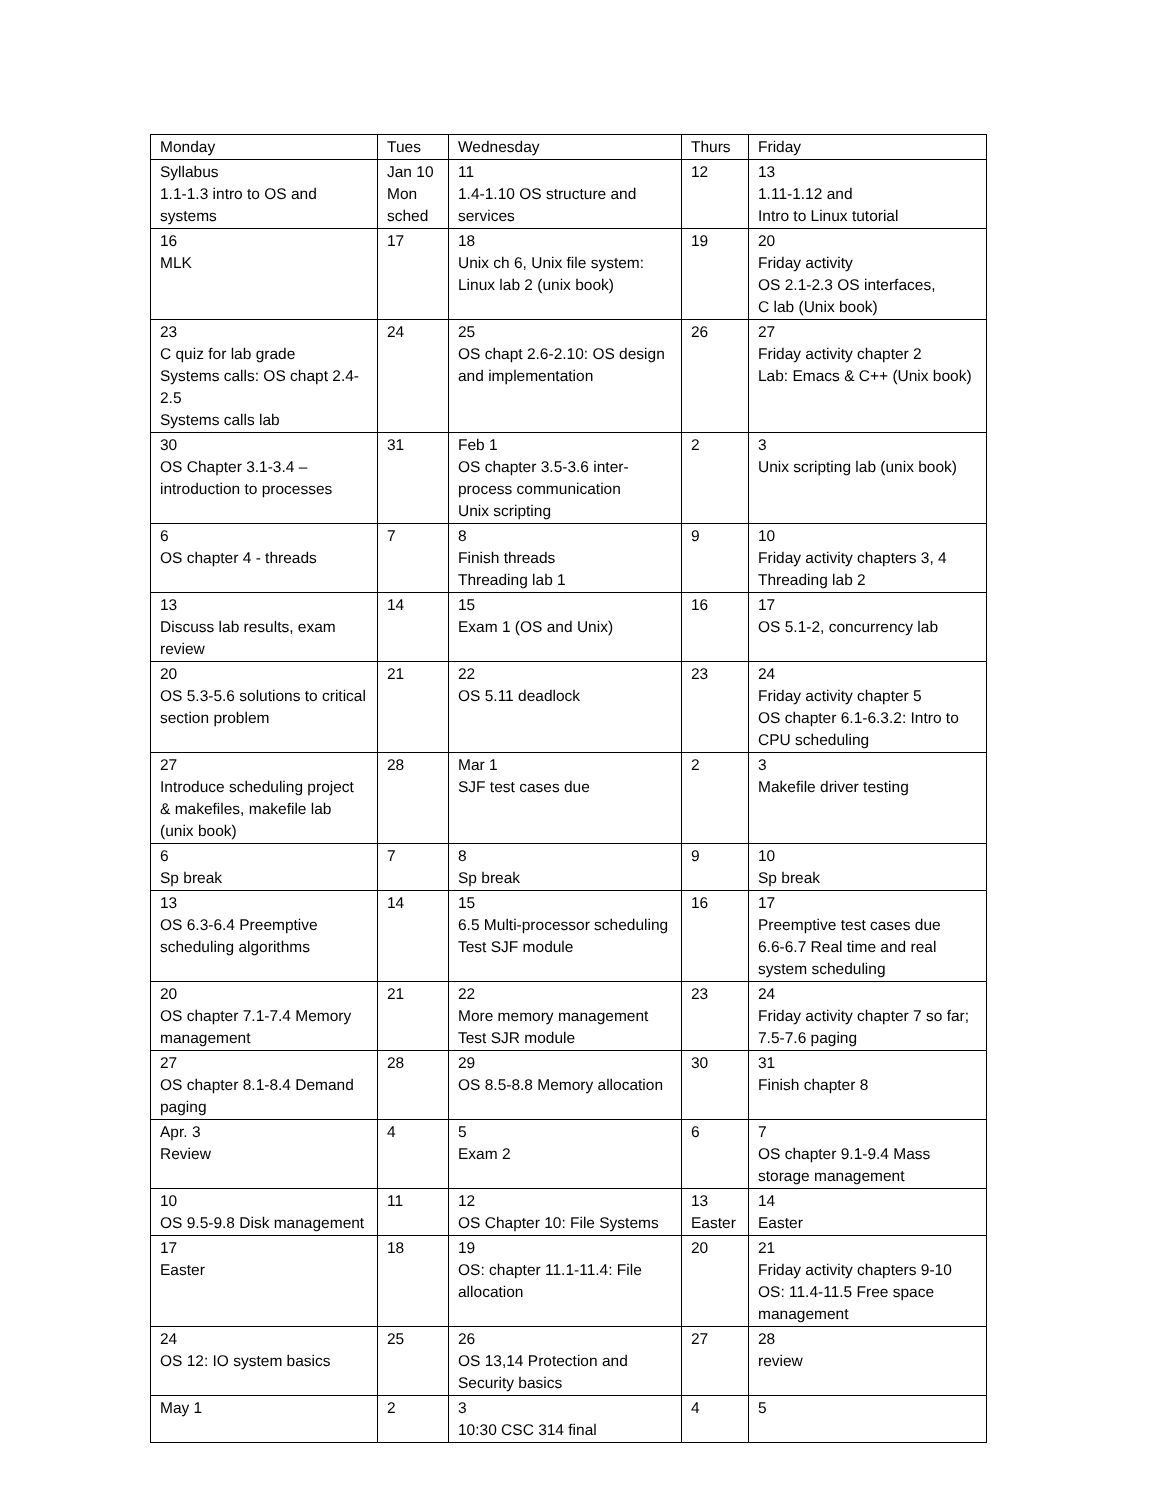| Monday | Tues | Wednesday | Thurs | Friday |
| --- | --- | --- | --- | --- |
| Syllabus 1.1-1.3 intro to OS and systems | Jan 10 Mon sched | 11 1.4-1.10 OS structure and services | 12 | 13 1.11-1.12 and Intro to Linux tutorial |
| 16 MLK | 17 | 18 Unix ch 6, Unix file system: Linux lab 2 (unix book) | 19 | 20 Friday activity OS 2.1-2.3 OS interfaces, C lab (Unix book) |
| 23 C quiz for lab grade Systems calls: OS chapt 2.4-2.5 Systems calls lab | 24 | 25 OS chapt 2.6-2.10: OS design and implementation | 26 | 27 Friday activity chapter 2 Lab: Emacs & C++ (Unix book) |
| 30 OS Chapter 3.1-3.4 – introduction to processes | 31 | Feb 1 OS chapter 3.5-3.6 inter-process communication Unix scripting | 2 | 3 Unix scripting lab (unix book) |
| 6 OS chapter 4 - threads | 7 | 8 Finish threads Threading lab 1 | 9 | 10 Friday activity chapters 3, 4 Threading lab 2 |
| 13 Discuss lab results, exam review | 14 | 15 Exam 1 (OS and Unix) | 16 | 17 OS 5.1-2, concurrency lab |
| 20 OS 5.3-5.6 solutions to critical section problem | 21 | 22 OS 5.11 deadlock | 23 | 24 Friday activity chapter 5 OS chapter 6.1-6.3.2: Intro to CPU scheduling |
| 27 Introduce scheduling project & makefiles, makefile lab (unix book) | 28 | Mar 1 SJF test cases due | 2 | 3 Makefile driver testing |
| 6 Sp break | 7 | 8 Sp break | 9 | 10 Sp break |
| 13 OS 6.3-6.4 Preemptive scheduling algorithms | 14 | 15 6.5 Multi-processor scheduling Test SJF module | 16 | 17 Preemptive test cases due 6.6-6.7 Real time and real system scheduling |
| 20 OS chapter 7.1-7.4 Memory management | 21 | 22 More memory management Test SJR module | 23 | 24 Friday activity chapter 7 so far; 7.5-7.6 paging |
| 27 OS chapter 8.1-8.4 Demand paging | 28 | 29 OS 8.5-8.8 Memory allocation | 30 | 31 Finish chapter 8 |
| Apr. 3 Review | 4 | 5 Exam 2 | 6 | 7 OS chapter 9.1-9.4 Mass storage management |
| 10 OS 9.5-9.8 Disk management | 11 | 12 OS Chapter 10: File Systems | 13 Easter | 14 Easter |
| 17 Easter | 18 | 19 OS: chapter 11.1-11.4: File allocation | 20 | 21 Friday activity chapters 9-10 OS: 11.4-11.5 Free space management |
| 24 OS 12: IO system basics | 25 | 26 OS 13,14 Protection and Security basics | 27 | 28 review |
| May 1 | 2 | 3 10:30 CSC 314 final | 4 | 5 |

### Work instruction
Lines from the one containing "concurrency lab |" through the last line of the listing are to be restated word for word; no other line may appear.

### Your response
| 13 Discuss lab results, exam review | 14 | 15 Exam 1 (OS and Unix) | 16 | 17 OS 5.1-2, concurrency lab |
| 20 OS 5.3-5.6 solutions to critical section problem | 21 | 22 OS 5.11 deadlock | 23 | 24 Friday activity chapter 5 OS chapter 6.1-6.3.2: Intro to CPU scheduling |
| 27 Introduce scheduling project & makefiles, makefile lab (unix book) | 28 | Mar 1 SJF test cases due | 2 | 3 Makefile driver testing |
| 6 Sp break | 7 | 8 Sp break | 9 | 10 Sp break |
| 13 OS 6.3-6.4 Preemptive scheduling algorithms | 14 | 15 6.5 Multi-processor scheduling Test SJF module | 16 | 17 Preemptive test cases due 6.6-6.7 Real time and real system scheduling |
| 20 OS chapter 7.1-7.4 Memory management | 21 | 22 More memory management Test SJR module | 23 | 24 Friday activity chapter 7 so far; 7.5-7.6 paging |
| 27 OS chapter 8.1-8.4 Demand paging | 28 | 29 OS 8.5-8.8 Memory allocation | 30 | 31 Finish chapter 8 |
| Apr. 3 Review | 4 | 5 Exam 2 | 6 | 7 OS chapter 9.1-9.4 Mass storage management |
| 10 OS 9.5-9.8 Disk management | 11 | 12 OS Chapter 10: File Systems | 13 Easter | 14 Easter |
| 17 Easter | 18 | 19 OS: chapter 11.1-11.4: File allocation | 20 | 21 Friday activity chapters 9-10 OS: 11.4-11.5 Free space management |
| 24 OS 12: IO system basics | 25 | 26 OS 13,14 Protection and Security basics | 27 | 28 review |
| May 1 | 2 | 3 10:30 CSC 314 final | 4 | 5 |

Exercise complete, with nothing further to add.